INVESTIGATORS are looking at whether Palm Oil could be the reason why a number of dogs have fallen ill and died after being walked on Barry Island beaches.
Vale of Glamorgan Council has sent an environmental health and waste management team to take samples of the water and investigate the beach.
It is also liaising with local vets and Natural Resources Wales as part of its investigation. They are looking to see if any substances have washed up on shore as a result of recent heavy rain.
A spokesperson for the council said they are looking in particular for any signs of palm oil deposits, but they are yet to confirm the results of their investigation. Palm oil, in its solid form, is a waxy white substance that can be fatal to dogs if ingested.
This concern comes just days after palm oil deposits washed up on beaches in Kent and Sussex.

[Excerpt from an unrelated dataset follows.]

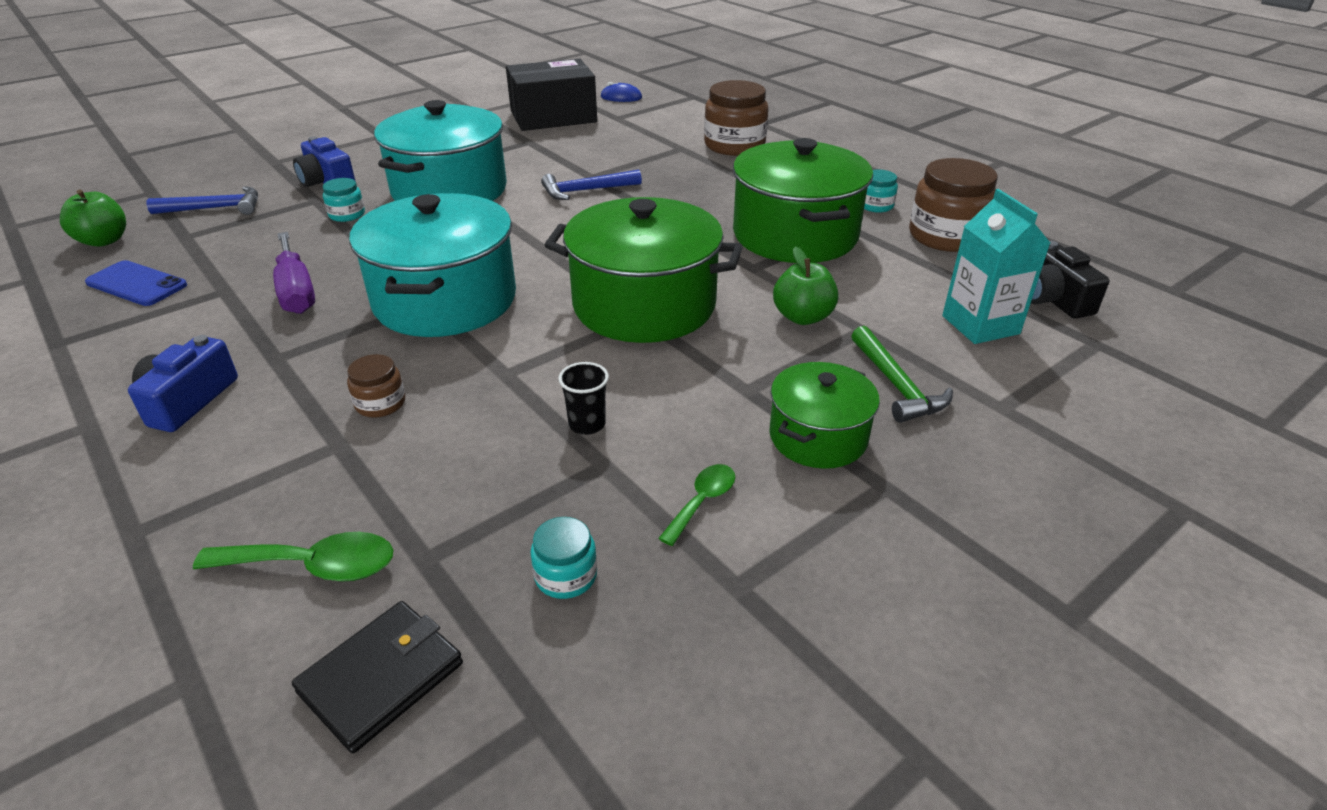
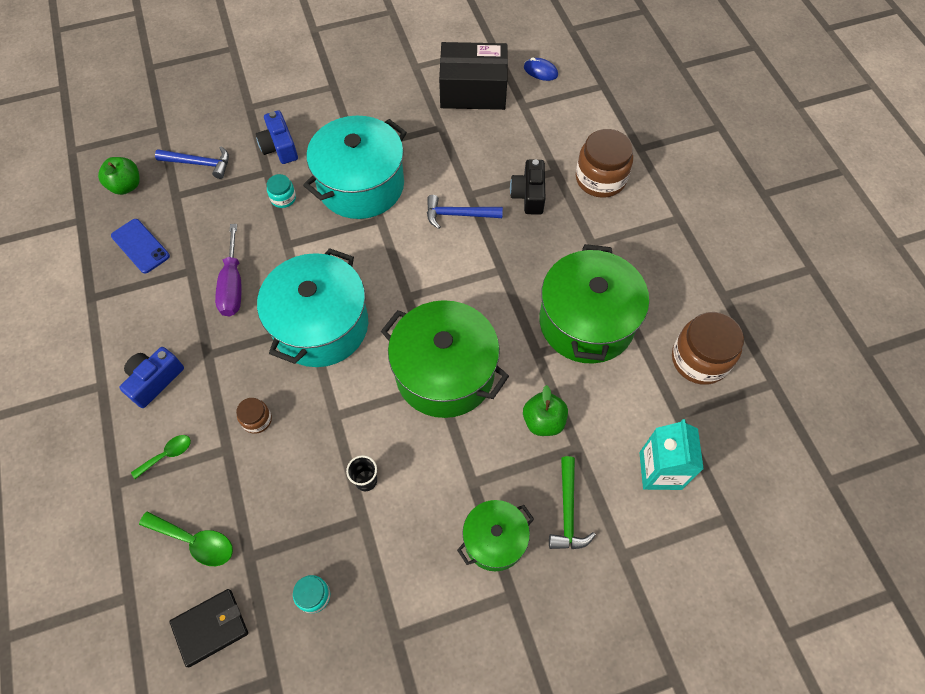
camera: 20 degrees right, 25 degrees up
green spoon [658,464,735,546] -> green spoon moved to [131,435,191,479]
turquoise jar [864,169,898,213] -> none
black camera [1031,241,1109,319] -> black camera moved to [510,159,545,215]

The oil comes from the fruit of oil palms, mainly from South East Asia and Africa and is used in food, shampoos, biofuels and soaps – it is harmless to humans but causes organ failure in dogs. It also exists in spreads like peanut butter and Nutella, which is why they are not suitable for dogs.
Veterinary surgeon, Rip Kirby, 53, said: “Palm oil is a big problem. The treatment needs to be immediate, so if your dog starts acting strangely and you think it could be related to this, you need to get it to the vets as soon as possible and make it throw up straight away.”
Vanessa Steen, a Barry resident, recently walked her three dogs at Whitmore Bay. Coco, her five-month-old Pomeranian cross, fell ill and died on Tuesday – just two days after going in the sea at Barry Island.
Vanessa walked her seven-month-old husky, Skyla, at Barry Island beach on Wednesday and Skyla became seriously ill by Friday morning. Coco’s twin, Ruby, has not been in the water in the last few days and so far remains unaffected.
“Both Coco and Skyla started walking very slowly with arched backs. Within minutes their breathing changed and they just wanted to lie down,” said Vanessa.
Vets helped to stabilise Skyla’s condition and she is slowly recovering. She is still at risk of internal bleeding if she bumps herself.
Vanessa said: “I won’t be walking on any beaches until the council has confirmed that it is safe to do so.
“If you have been on the beach in the last two days and your dog becomes ill, go straight to the vets. Don’t wait because it could cost your dog its life.”
Owners of dogs that have become unwell after visiting the Vale’s beaches, or who have any further information, are asked to contact the Council on 01446 700111 to help with the investigation.